• EXERCISE DIRECTIONS
Could you restate word for word only the lines below from the one holding "Jatim Raih Apresiasi" to the one holding "fue hecho por Richard Yates. aquí les com", inclusive, and leave out the pictures?

[Stored dataset items]
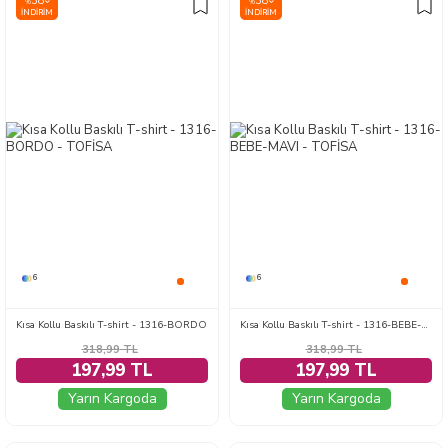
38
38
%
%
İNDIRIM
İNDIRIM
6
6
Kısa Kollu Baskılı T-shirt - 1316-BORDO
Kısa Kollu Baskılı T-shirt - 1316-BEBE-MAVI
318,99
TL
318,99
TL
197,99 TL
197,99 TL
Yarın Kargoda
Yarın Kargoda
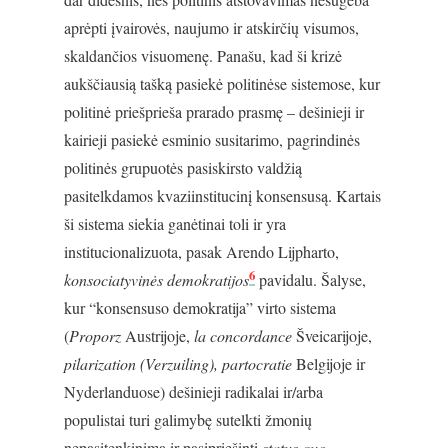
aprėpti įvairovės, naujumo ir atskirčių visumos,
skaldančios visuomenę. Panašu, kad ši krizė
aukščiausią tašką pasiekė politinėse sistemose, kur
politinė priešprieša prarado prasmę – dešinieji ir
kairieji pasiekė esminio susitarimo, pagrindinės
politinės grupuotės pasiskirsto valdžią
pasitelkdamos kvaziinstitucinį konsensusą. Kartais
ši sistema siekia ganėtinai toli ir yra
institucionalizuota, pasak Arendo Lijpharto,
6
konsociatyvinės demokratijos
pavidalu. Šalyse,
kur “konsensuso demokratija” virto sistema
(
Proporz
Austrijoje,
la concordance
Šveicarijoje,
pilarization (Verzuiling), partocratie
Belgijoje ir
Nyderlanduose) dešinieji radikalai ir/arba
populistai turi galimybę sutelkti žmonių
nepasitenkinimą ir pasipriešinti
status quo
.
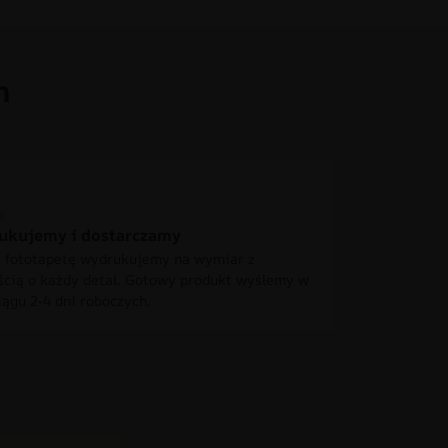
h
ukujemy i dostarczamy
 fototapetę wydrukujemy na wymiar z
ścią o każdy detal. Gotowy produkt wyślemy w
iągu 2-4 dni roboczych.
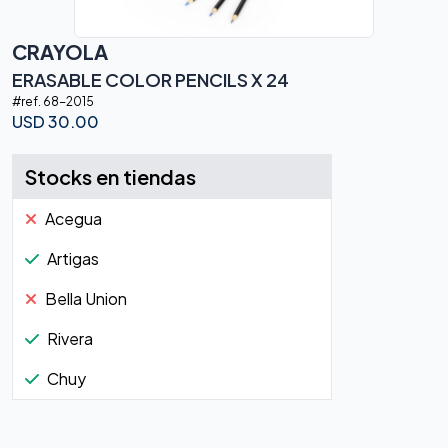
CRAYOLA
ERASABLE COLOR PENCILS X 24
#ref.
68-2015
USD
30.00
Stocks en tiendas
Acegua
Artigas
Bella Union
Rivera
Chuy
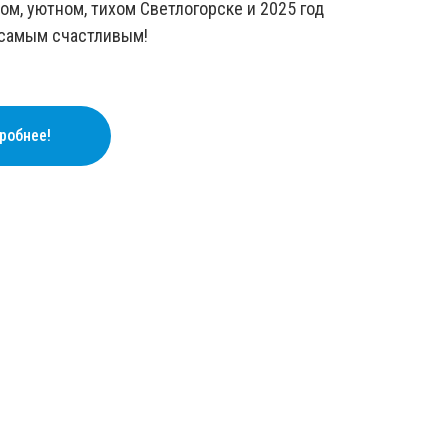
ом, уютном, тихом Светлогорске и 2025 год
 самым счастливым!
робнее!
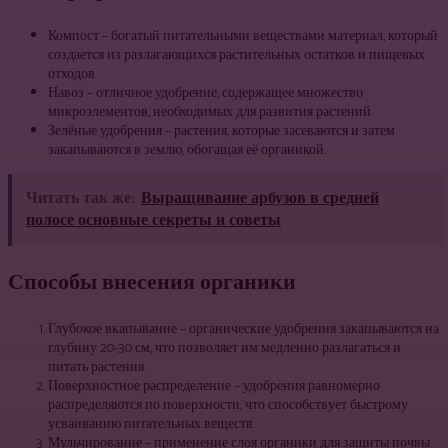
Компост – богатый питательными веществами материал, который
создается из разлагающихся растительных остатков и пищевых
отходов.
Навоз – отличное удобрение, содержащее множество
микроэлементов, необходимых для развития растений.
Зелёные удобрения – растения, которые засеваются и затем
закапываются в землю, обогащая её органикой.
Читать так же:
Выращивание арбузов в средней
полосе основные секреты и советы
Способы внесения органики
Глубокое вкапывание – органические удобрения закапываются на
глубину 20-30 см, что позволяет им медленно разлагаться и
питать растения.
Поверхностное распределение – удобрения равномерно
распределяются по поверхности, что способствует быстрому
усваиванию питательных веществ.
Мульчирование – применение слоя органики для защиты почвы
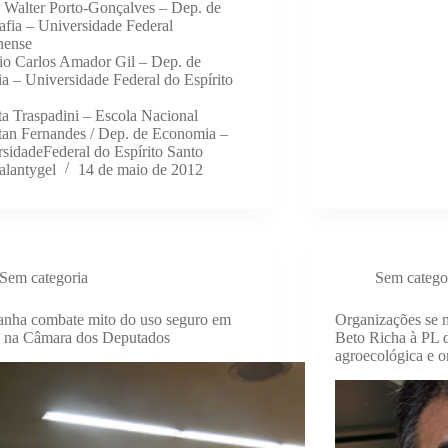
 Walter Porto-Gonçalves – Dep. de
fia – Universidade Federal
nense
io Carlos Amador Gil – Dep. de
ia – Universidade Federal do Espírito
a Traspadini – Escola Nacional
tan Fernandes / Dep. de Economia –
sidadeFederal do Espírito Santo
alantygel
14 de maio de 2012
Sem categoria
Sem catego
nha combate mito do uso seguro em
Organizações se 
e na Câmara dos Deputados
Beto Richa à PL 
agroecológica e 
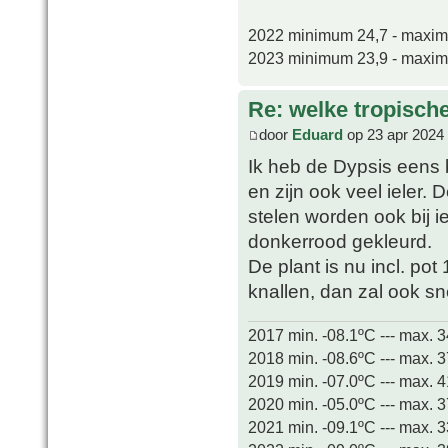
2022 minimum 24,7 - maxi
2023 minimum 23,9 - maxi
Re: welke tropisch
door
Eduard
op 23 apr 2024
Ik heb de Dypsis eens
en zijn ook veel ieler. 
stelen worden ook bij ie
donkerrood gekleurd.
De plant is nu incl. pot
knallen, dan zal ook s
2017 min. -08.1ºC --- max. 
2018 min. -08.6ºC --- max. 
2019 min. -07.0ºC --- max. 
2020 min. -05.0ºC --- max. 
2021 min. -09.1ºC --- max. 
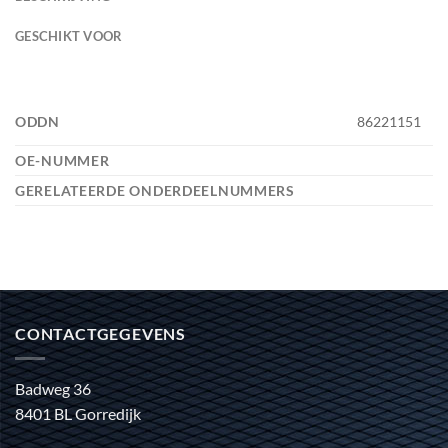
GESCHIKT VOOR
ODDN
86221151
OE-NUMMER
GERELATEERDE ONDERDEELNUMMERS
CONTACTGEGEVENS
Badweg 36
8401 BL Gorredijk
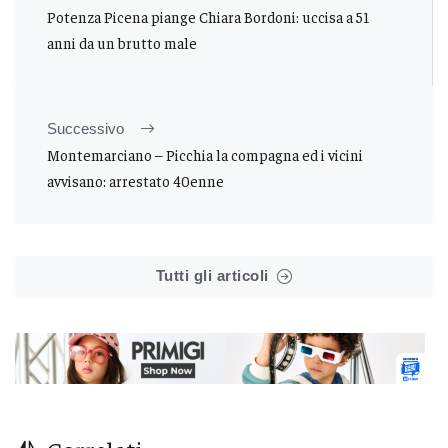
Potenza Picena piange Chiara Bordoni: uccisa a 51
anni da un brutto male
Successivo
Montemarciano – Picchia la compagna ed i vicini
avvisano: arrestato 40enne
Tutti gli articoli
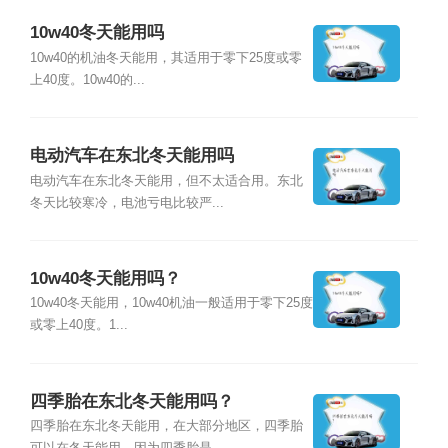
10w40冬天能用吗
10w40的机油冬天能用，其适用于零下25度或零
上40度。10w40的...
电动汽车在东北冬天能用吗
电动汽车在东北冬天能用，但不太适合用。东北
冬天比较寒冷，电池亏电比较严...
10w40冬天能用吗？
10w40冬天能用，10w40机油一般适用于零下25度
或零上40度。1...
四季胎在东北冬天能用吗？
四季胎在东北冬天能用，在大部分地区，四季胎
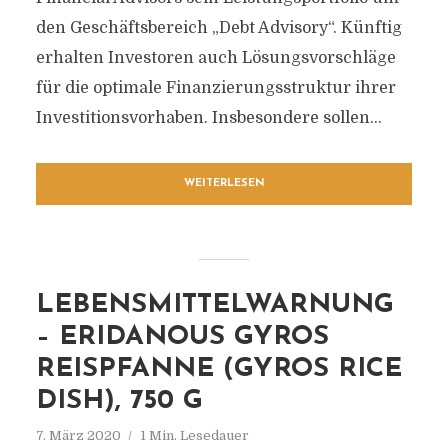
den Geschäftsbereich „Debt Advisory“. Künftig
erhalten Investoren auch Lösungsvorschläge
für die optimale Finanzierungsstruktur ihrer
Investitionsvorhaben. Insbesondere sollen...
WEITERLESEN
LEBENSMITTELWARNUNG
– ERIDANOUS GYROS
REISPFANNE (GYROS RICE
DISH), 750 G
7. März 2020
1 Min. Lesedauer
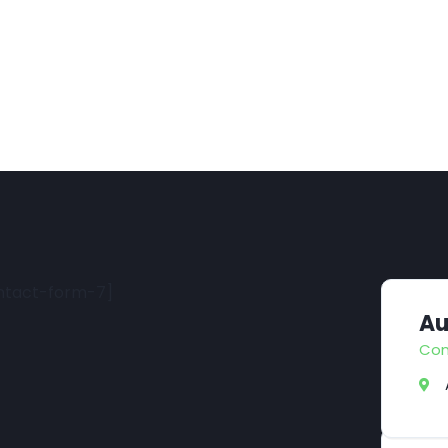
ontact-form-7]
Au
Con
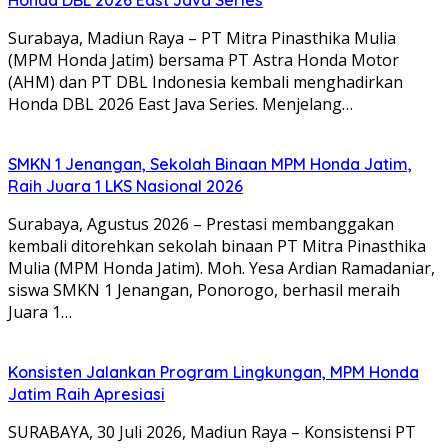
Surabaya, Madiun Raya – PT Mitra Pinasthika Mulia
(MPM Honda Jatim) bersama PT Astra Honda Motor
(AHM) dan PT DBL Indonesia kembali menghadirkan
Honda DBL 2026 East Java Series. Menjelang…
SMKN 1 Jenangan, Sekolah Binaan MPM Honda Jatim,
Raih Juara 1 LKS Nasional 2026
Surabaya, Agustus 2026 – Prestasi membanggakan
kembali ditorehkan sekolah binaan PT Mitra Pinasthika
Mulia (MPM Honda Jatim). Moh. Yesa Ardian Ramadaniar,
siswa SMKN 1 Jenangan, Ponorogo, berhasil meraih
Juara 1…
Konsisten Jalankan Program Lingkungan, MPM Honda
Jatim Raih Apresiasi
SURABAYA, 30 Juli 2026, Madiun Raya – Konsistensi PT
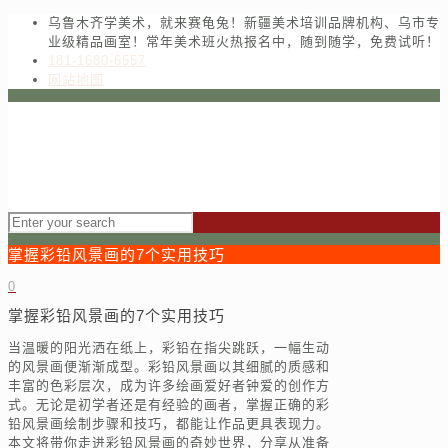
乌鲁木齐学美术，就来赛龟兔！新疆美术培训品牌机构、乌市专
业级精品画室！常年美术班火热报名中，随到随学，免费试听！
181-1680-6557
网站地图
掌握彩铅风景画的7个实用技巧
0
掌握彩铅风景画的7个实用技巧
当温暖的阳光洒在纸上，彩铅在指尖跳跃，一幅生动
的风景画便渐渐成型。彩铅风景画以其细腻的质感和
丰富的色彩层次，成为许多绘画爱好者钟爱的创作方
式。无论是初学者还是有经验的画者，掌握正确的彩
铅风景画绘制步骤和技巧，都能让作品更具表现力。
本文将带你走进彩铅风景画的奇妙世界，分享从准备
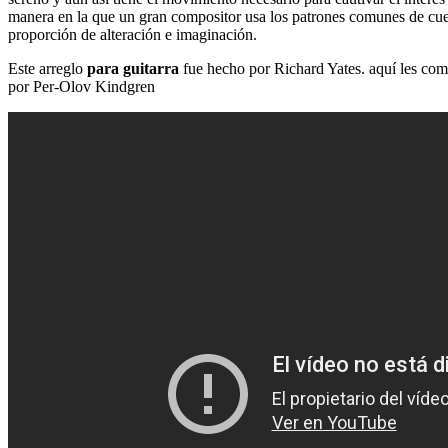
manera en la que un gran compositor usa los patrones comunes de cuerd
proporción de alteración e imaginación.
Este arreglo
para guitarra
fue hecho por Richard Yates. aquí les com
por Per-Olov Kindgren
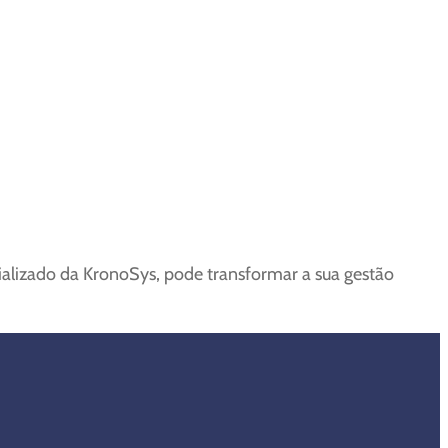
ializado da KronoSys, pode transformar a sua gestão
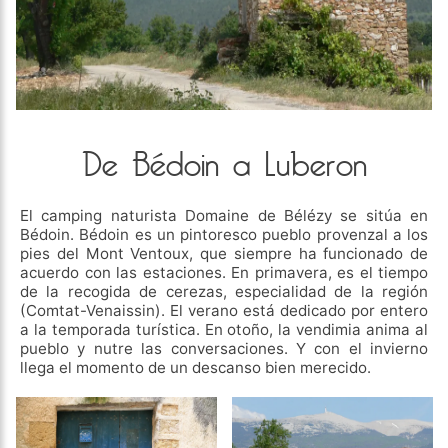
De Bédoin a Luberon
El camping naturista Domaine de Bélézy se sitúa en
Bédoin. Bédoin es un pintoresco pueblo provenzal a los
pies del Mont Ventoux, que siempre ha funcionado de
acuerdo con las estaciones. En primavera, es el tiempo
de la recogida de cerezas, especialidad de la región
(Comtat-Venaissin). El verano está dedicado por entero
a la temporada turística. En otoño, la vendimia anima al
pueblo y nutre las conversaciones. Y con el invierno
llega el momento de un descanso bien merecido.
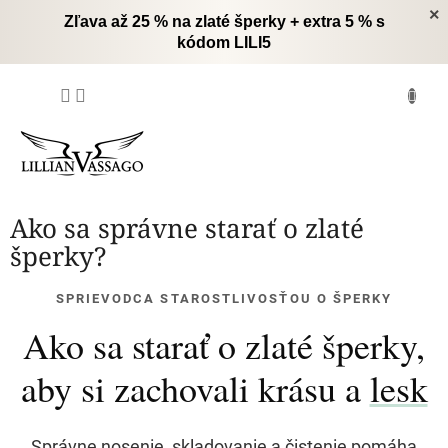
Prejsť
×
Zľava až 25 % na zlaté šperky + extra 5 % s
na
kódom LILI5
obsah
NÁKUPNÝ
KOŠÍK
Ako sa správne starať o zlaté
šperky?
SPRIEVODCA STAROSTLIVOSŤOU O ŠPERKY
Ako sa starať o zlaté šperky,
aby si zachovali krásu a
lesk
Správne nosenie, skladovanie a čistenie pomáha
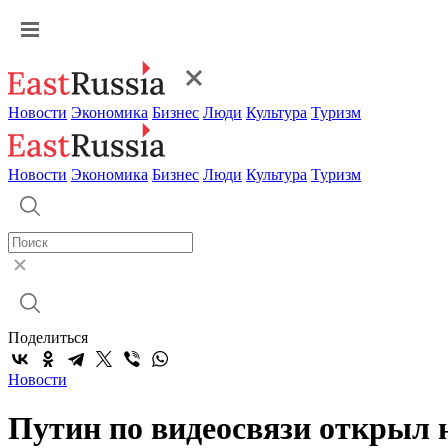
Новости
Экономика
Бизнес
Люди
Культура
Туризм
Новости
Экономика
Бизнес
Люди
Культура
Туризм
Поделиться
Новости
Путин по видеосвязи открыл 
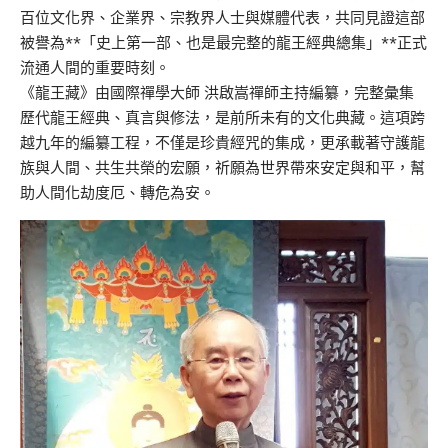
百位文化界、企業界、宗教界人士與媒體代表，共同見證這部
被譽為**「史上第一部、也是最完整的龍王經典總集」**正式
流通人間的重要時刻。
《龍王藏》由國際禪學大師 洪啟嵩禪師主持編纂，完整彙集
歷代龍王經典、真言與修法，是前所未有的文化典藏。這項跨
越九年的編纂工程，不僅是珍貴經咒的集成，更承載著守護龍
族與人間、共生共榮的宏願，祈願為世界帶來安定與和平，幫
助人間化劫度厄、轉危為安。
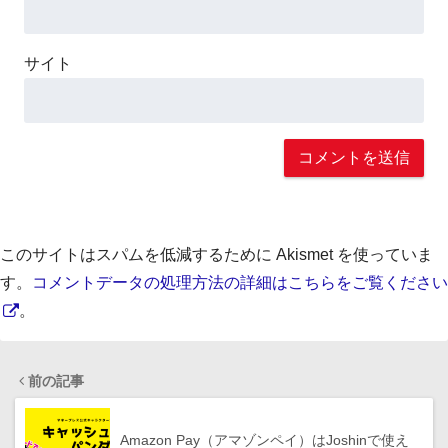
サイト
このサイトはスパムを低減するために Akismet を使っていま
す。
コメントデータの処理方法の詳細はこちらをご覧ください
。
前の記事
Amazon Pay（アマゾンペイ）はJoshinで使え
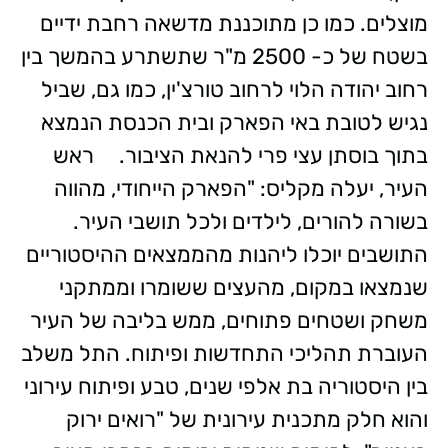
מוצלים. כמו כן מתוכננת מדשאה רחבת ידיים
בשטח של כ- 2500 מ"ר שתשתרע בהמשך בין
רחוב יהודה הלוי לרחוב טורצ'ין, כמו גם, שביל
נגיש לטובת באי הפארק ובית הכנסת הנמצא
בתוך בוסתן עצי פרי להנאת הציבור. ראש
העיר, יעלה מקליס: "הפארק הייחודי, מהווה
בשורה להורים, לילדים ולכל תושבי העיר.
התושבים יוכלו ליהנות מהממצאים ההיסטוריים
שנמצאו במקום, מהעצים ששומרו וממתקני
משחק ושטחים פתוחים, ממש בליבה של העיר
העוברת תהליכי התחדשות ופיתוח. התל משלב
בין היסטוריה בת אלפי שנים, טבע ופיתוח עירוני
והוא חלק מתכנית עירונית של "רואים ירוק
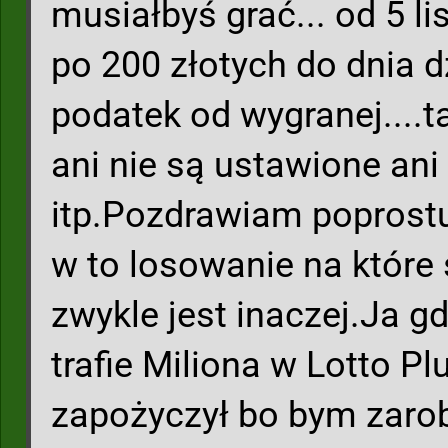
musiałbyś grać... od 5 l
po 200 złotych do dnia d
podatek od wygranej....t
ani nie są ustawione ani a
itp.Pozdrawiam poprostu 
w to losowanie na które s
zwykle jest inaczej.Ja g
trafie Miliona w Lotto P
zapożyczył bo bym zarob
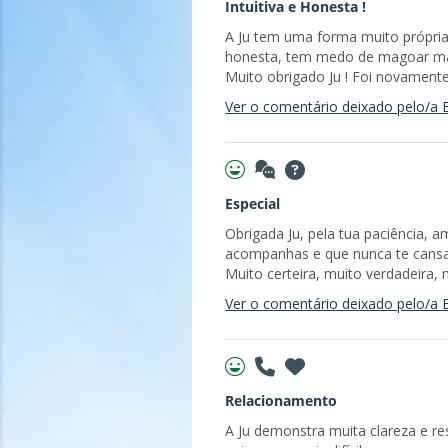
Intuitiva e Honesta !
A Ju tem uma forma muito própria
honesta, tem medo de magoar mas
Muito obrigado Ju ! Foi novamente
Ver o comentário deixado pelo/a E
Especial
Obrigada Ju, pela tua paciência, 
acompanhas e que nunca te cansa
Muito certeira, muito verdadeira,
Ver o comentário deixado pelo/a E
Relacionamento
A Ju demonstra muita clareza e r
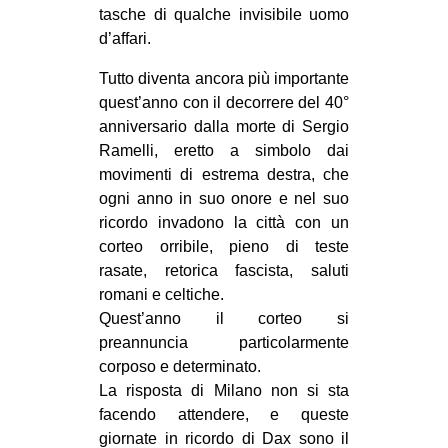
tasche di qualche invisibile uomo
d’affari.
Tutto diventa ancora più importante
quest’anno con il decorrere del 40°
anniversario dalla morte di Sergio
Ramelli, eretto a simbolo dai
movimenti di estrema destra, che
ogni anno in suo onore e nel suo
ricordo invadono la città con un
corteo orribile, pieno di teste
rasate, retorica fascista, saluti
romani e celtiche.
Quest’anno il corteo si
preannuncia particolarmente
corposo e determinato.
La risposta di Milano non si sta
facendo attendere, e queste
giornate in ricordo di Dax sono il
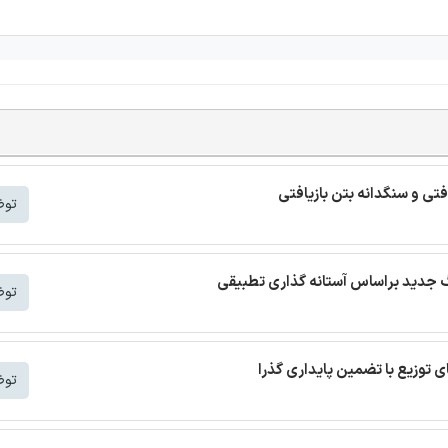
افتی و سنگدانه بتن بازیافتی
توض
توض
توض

• EXERCISE OUTPUT
Jatim Raih Apresiasi
SURABAYA, 30 Juli 2026, Madiun Raya – Konsistensi PT
乌鲁木齐学美术，就来赛龟兔！新疆美术培训品牌机构、乌市专
业级精品画室！常年美术班火热报名中，随到随学，免费试听！
181-1680-6557
网站地图
掌握彩铅风景画的7个实用技巧
0
掌握彩铅风景画的7个实用技巧
当温暖的阳光洒在纸上，彩铅在指尖跳跃，一幅生动
的风景画便渐渐成型。彩铅风景画以其细腻的质感和
丰富的色彩层次，成为许多绘画爱好者钟爱的创作方
式。无论是初学者还是有经验的画者，掌握正确的彩
铅风景画绘制步骤和技巧，都能让作品更具表现力。
本文将带你走进彩铅风景画的奇妙世界，分享从准备
manera en la que un gran compositor usa los patrones comunes de cuerd
proporción de alteración e imaginación.
Este arreglo
para guitarra
fue hecho por Richard Yates. aquí les com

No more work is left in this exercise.